Yaşayan Alevilik kitabı, 20 yılı aşan süredir Alevilik konusunda yapmış olduğum araştırma ve derleme çalışmalarının bir sonucudur.
1988 yılında başladığım Kültür ve Turizm Bakanlığındaki Folklor Araştırmacılığı görevim nedeni ile Anadolu ve Balkanlarda yaşayan bütün Alevi gruplar ile ilgili çalışmalar yapma imkânı buldum ve elde ettiğim dokümanları Bakanlık Halk Kültürü Bilgi ve Belge Merkezine kazandırdım.

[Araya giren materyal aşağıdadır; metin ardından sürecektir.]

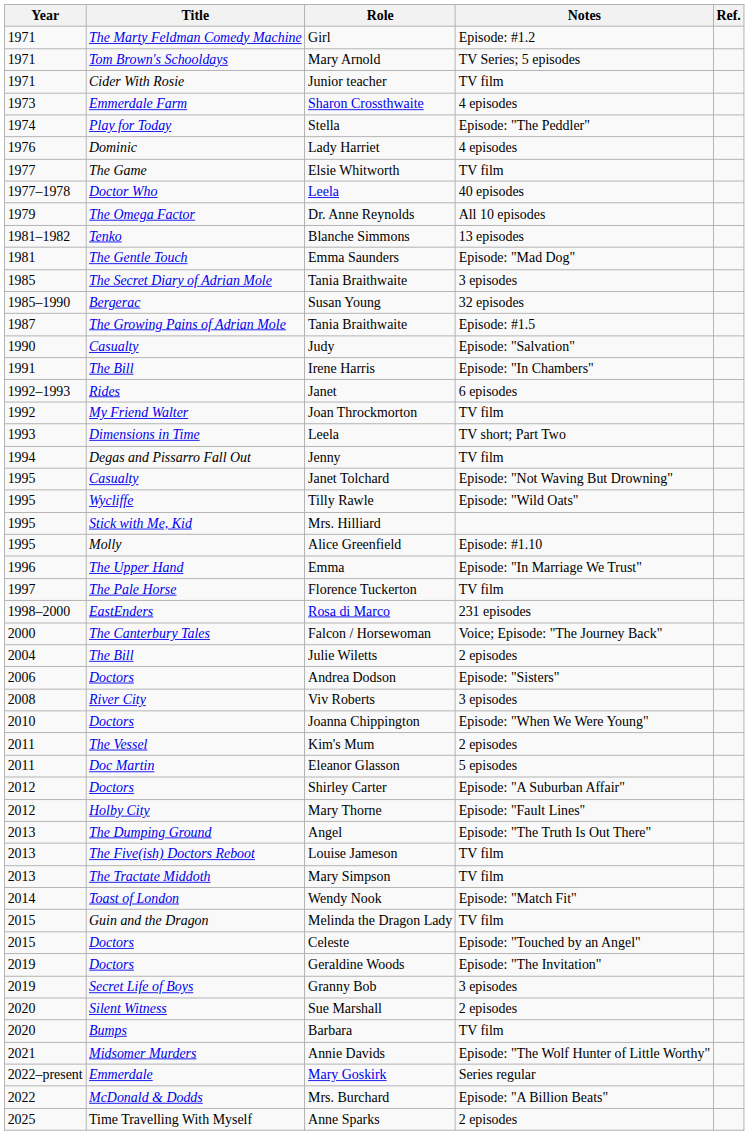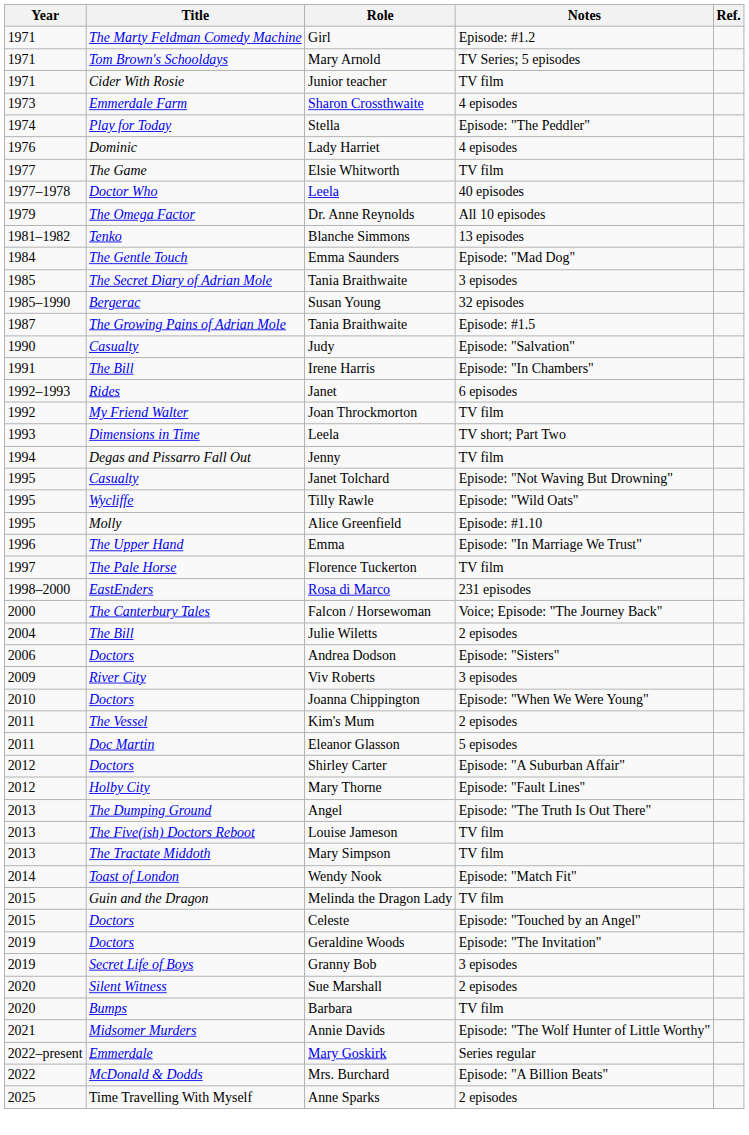Emma Saunders | Year: 1981 -> 1984
- row: 1995 | Stick with Me, Kid | Mrs. Hilliard
Viv Roberts | Year: 2008 -> 2009
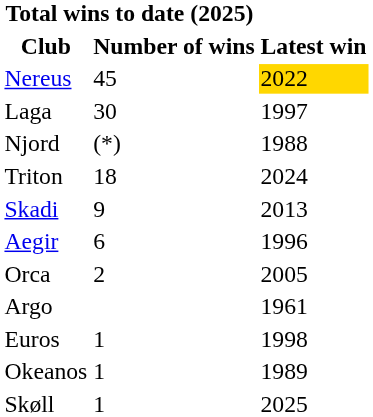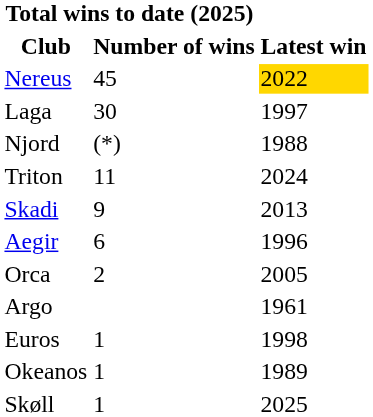Triton | Total wins to date (2025) / Number of wins: 18 -> 11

Yapılan çalışmalar halkbilim bakış açısıyla gerçekleştirilmiş olup, kitabın alt başlığında (Araştırmalar-Derlemeler) ifadesini kullanmam da içeriğin araştırma ve derleme çalışmaları sonucu oluştuğuna vurguda bulunmak içindir.
Okunduğunda da görülecektir ki, inancı yaşayan yüzlerce kaynak kişi ile yapılan derleme çalışmaları bu kitabın gövdesini oluşturmaktadır.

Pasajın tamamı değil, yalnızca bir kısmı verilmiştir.